Zihinsel bir faaliyet olması nedeniyle doğal olarak sadece ayrıcalıklılar cemaatine ait olan bir kitabı eline alıp okuyarak, bu basit jest ile bu kadim hiyerarşi masalını geçersiz kılan bir ihtilal yapmaktadır.

Hem de ayağındaki rahat terlikler ve üzerine yakıştırılan bir “kekoluk” ifadesine rağmen!

Bu ne haddini bilmezliktir böyle!

Bu durumda…

Ayrıcalıklı genç kızın içselleştirdiği hiyerarşik düzeni koruyan tüm “kolluk” ve “bekçilik” işlevleri hemen icraata geçer.

Sadece bedeni ile çalışması gereken yoksul bir işçi gençten, ayrıcalıklıların zihinsel faaliyetini ifade eden kitabı ayırarak, her şeyi düzen içinde yeniden ait olduğu yere geri yerleştirerek, kendince sosyal hiyerarşiyi ve kamu düzenini korur.

Bu nedenle…

Ayrıcalıklı olduğunu sanan genç kızın, ayağında terlik ile entel olmaya çalışan bir yoksul gencin “kız tavlama” çabası olarak tarif ettiği ironisinin altında, aslında kamu düzenini koruyan o bildik-tanıdık genel bir “bekçilik” tavrının refleksi vardır.

Yani…

Herkes kendini bilmeli, ait olduğu yerde kalmalı; sosyal hiyerarşi ve kamu güvenliği bozulmamalıdır. Böylece kadim hiyerarşiler masalının doğallığı kurmacası devam etmelidir.

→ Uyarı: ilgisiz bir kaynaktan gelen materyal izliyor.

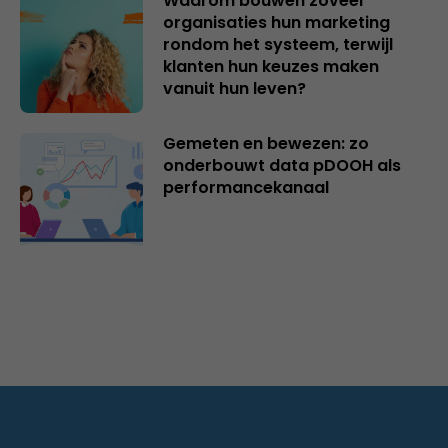
Waarom bouwen zoveel
organisaties hun marketing
rondom het systeem, terwijl
klanten hun keuzes maken
vanuit hun leven?
Gemeten en bewezen: zo
onderbouwt data pDOOH als
performancekanaal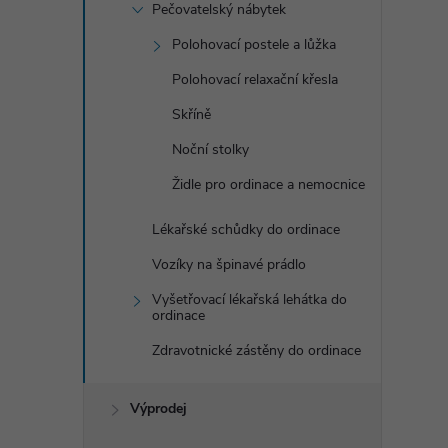
Pečovatelský nábytek
Polohovací postele a lůžka
Polohovací relaxační křesla
Skříně
Noční stolky
Židle pro ordinace a nemocnice
Lékařské schůdky do ordinace
Vozíky na špinavé prádlo
Vyšetřovací lékařská lehátka do
ordinace
Zdravotnické zástěny do ordinace
Výprodej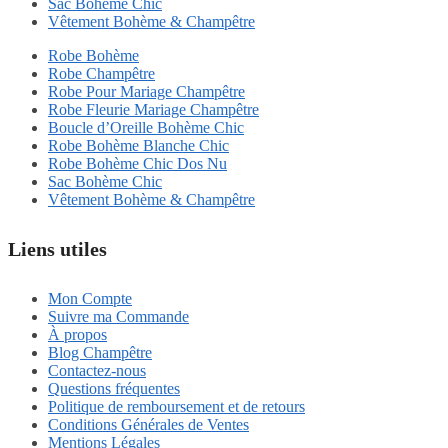
Sac Bohème Chic
Vêtement Bohème & Champêtre
Robe Bohème
Robe Champêtre
Robe Pour Mariage Champêtre
Robe Fleurie Mariage Champêtre
Boucle d’Oreille Bohème Chic
Robe Bohème Blanche Chic
Robe Bohème Chic Dos Nu
Sac Bohème Chic
Vêtement Bohème & Champêtre
Liens utiles
Mon Compte
Suivre ma Commande
À propos
Blog Champêtre
Contactez-nous
Questions fréquentes
Politique de remboursement et de retours
Conditions Générales de Ventes
Mentions Légales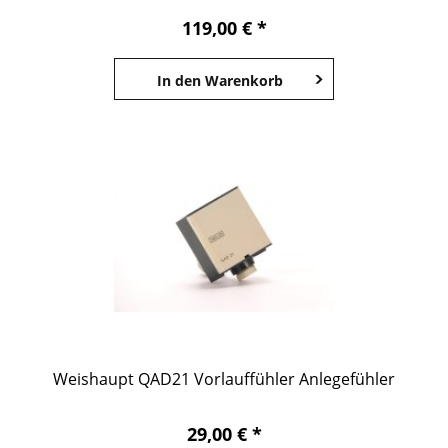
119,00 € *
In den
Warenkorb
Weishaupt QAD21 Vorlauffühler Anlegefühler
29,00 € *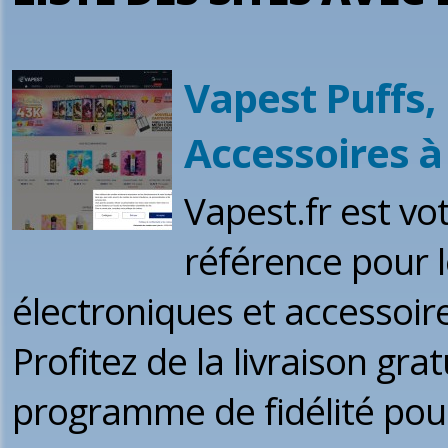
Vapest Puffs, 
Accessoires à
Vapest.fr est vo
référence pour l
électroniques et accessoire
Profitez de la livraison gra
programme de fidélité po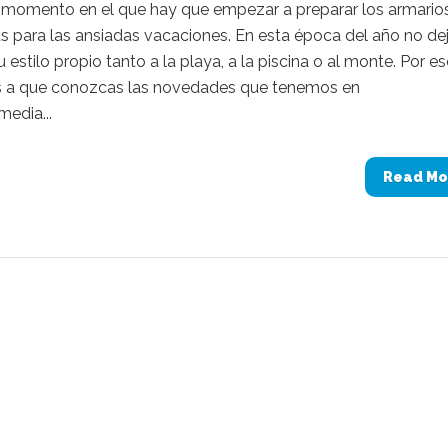
l momento en el que hay que empezar a preparar los armario
s para las ansiadas vacaciones. En esta época del año no de
u estilo propio tanto a la playa, a la piscina o al monte. Por es
a que conozcas las novedades que tenemos en
edia...
Read Mo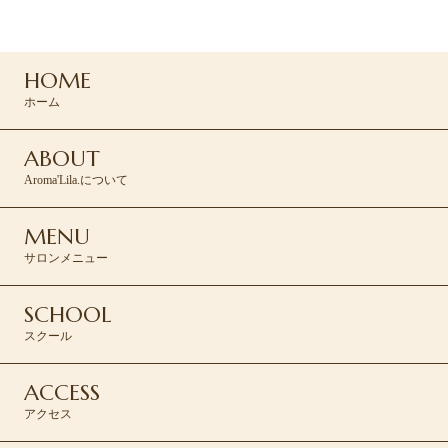
コンタクトフォームより承ります。
HOME
CONTACT >
ホーム
ABOUT
Aroma'Lila.について
MENU
サロンメニュー
SCHOOL
スクール
ACCESS
アクセス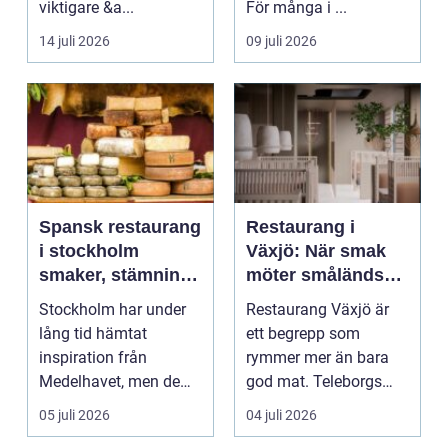
viktigare &a...
För många i ...
14 juli 2026
09 juli 2026
Spansk restaurang
Restaurang i
i stockholm
Växjö: När smak
smaker, stämning
möter småländsk
och smarta val
sjöutsikt
Stockholm har under
Restaurang Växjö är
lång tid hämtat
ett begrepp som
inspiration från
rymmer mer än bara
Medelhavet, men de
god mat. Teleborgs
senaste åren har
slott ...
05 juli 2026
04 juli 2026
spanska res...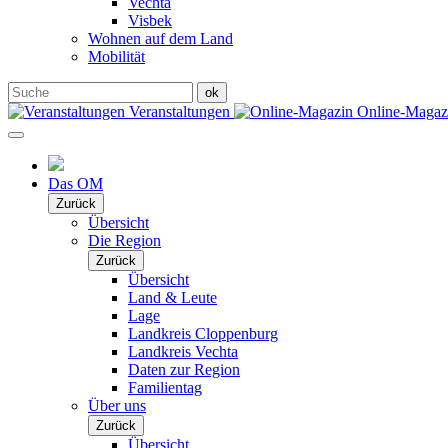
Vechta
Visbek
Wohnen auf dem Land
Mobilität
Veranstaltungen
Online-Maga
Das OM
Zurück
Übersicht
Die Region
Zurück
Übersicht
Land & Leute
Lage
Landkreis Cloppenburg
Landkreis Vechta
Daten zur Region
Familientag
Über uns
Zurück
Übersicht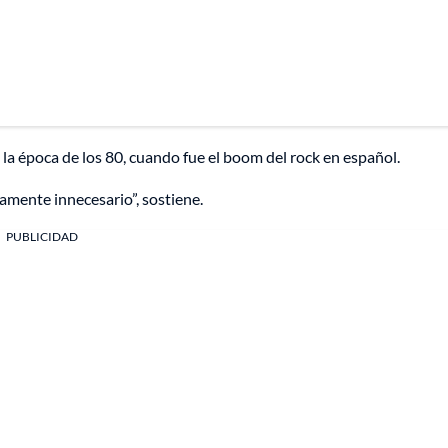
e la época de los 80, cuando fue el boom del rock en español.
tamente innecesario”, sostiene.
PUBLICIDAD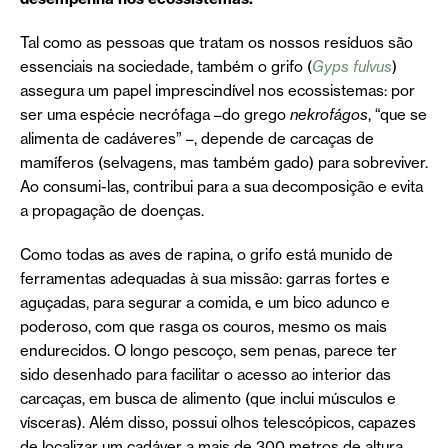
Tal como as pessoas que tratam os nossos resíduos são
essenciais na sociedade, também o grifo (
Gyps fulvus
)
assegura um papel imprescindível nos ecossistemas: por
ser uma espécie necrófaga –do grego
nekrofágos
, “que se
alimenta de cadáveres” –, depende de carcaças de
mamíferos (selvagens, mas também gado) para sobreviver.
Ao consumi-las, contribui para a sua decomposição e evita
a propagação de doenças.
Como todas as aves de rapina, o grifo está munido de
ferramentas adequadas à sua missão: garras fortes e
aguçadas, para segurar a comida, e um bico adunco e
poderoso, com que rasga os couros, mesmo os mais
endurecidos. O longo pescoço, sem penas, parece ter
sido desenhado para facilitar o acesso ao interior das
carcaças, em busca de alimento (que inclui músculos e
vísceras). Além disso, possui olhos telescópicos, capazes
de localizar um cadáver a mais de 300 metros de altura.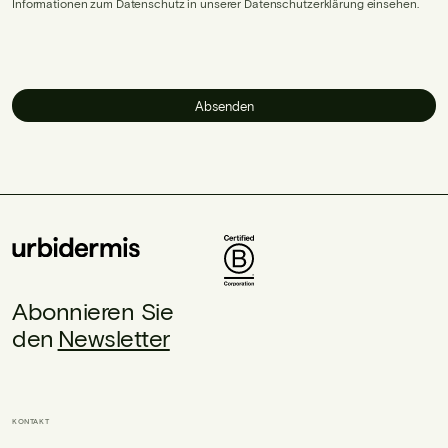
Informationen zum Datenschutz in unserer Datenschutzerklärung einsehen.
Absenden
Abonnieren Sie
den
Newsletter
KONTAKT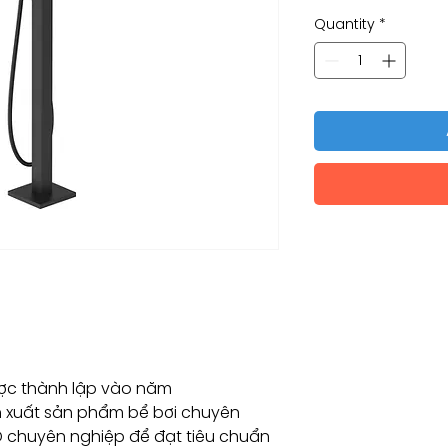
Quantity
*
c thành lập vào năm
n xuất sản phẩm bể bơi chuyên
D chuyên nghiệp để đạt tiêu chuẩn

İşte asıl sinsi olan, bu masalda kendini ayrıcalıklı sanan bireylerin kendilerinin tek tek içselleştirmiş oldukları bu genel “bekçilik” rolüdür.

Çünkü…

Bu “bekçilik” rolü, bu hiyerarşideki yerini terk eden yoksullara haddini bildirmekten ziyade, asıl bu kadim masaldaki ayrıcalıklı konumlara sahip olduğuna inanan bireylerin bizzat kendi illüzyonlarının tutsağı olmaktan kurtulmalarını, kendi yanılsamalarından duyusal-zihinsel olarak özgürleşmelerini engeller.

Bu da demektir ki…

Metroda ayağında terlikle kitap okuyan bir “keko” karşısında ayrıcalıklı bir yere sahip olduğuna kendini şartlandırmış olan bir genç kız; aslında, bu kadim masal ile baskılanmış ve koşullandırılmış olan (bu işçi genç ile eşit ve ortak olarak paylaştığı) kendi insanlığının farkında değildir.

Bu farkındalık için, sosyal hiyerarşi masalının tüm algılama, tasarımlama ve düşünme biçimlerinden özgürleşmeyi sağlayacak bir öznel ihtilale ihtiyaç vardır.

Bunun anlamı da odur ki…

Kendilerini ayrıcalıklı sanarak yaşayan genç kızların bir öznel ihtilal yaparak bu illizyondan özgürleşmeleri ve kendi duyusal-zihinsel ortak insanlıklarını keşfedebilmeleri için, ayaklarında terlik, ellerinde kitapla kız tavlayan yoksul gençlerin yarattıkları beklenmedik entel şoklarla karşılaşmaları gerekir.

O halde, kendilerini ayrıcalıklı sanan tüm dünyanın nüktedan genç kızları şöyle haykırmalıdır:

Kitap okuyarak bir insanlık devrimini tetikleyen tüm ülkelerin yoksul gençlerine bin selam olsun!